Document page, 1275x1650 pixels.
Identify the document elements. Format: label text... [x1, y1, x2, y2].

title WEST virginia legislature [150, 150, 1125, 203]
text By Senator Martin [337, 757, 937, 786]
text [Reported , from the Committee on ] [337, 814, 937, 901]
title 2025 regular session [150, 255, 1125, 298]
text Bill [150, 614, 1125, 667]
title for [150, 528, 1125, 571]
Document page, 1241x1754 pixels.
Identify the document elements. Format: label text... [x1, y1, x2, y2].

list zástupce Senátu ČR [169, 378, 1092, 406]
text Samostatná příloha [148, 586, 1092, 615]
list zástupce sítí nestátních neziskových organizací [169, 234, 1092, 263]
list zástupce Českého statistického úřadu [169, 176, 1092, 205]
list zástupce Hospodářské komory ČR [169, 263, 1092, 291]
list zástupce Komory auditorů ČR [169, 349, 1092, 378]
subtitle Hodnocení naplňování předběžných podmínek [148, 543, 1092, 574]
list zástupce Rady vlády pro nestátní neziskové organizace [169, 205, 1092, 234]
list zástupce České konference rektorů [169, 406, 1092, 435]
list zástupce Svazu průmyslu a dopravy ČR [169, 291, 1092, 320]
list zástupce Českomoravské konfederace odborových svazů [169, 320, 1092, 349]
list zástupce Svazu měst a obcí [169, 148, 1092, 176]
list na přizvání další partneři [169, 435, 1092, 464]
=======
PROMPT: The records must be given again in full, exactly as they were written.

OUTPUT BELOW:
Document page, 1275x1650 pixels.
Identify the document elements. Format: label text... [x1, y1, x2, y2].

title WEST virginia legislature [150, 150, 1125, 203]
text By Senator Martin [337, 757, 937, 786]
text [Reported , from the Committee on ] [337, 814, 937, 901]
title 2025 regular session [150, 255, 1125, 298]
text Bill [150, 614, 1125, 667]
title for [150, 528, 1125, 571]
Document page, 1241x1754 pixels.
Identify the document elements. Format: label text... [x1, y1, x2, y2].

list zástupce Senátu ČR [169, 378, 1092, 406]
text Samostatná příloha [148, 586, 1092, 615]
list zástupce sítí nestátních neziskových organizací [169, 234, 1092, 263]
list zástupce Českého statistického úřadu [169, 176, 1092, 205]
list zástupce Hospodářské komory ČR [169, 263, 1092, 291]
list zástupce Komory auditorů ČR [169, 349, 1092, 378]
subtitle Hodnocení naplňování předběžných podmínek [148, 543, 1092, 574]
list zástupce Rady vlády pro nestátní neziskové organizace [169, 205, 1092, 234]
list zástupce České konference rektorů [169, 406, 1092, 435]
list zástupce Svazu průmyslu a dopravy ČR [169, 291, 1092, 320]
list zástupce Českomoravské konfederace odborových svazů [169, 320, 1092, 349]
list zástupce Svazu měst a obcí [169, 148, 1092, 176]
list na přizvání další partneři [169, 435, 1092, 464]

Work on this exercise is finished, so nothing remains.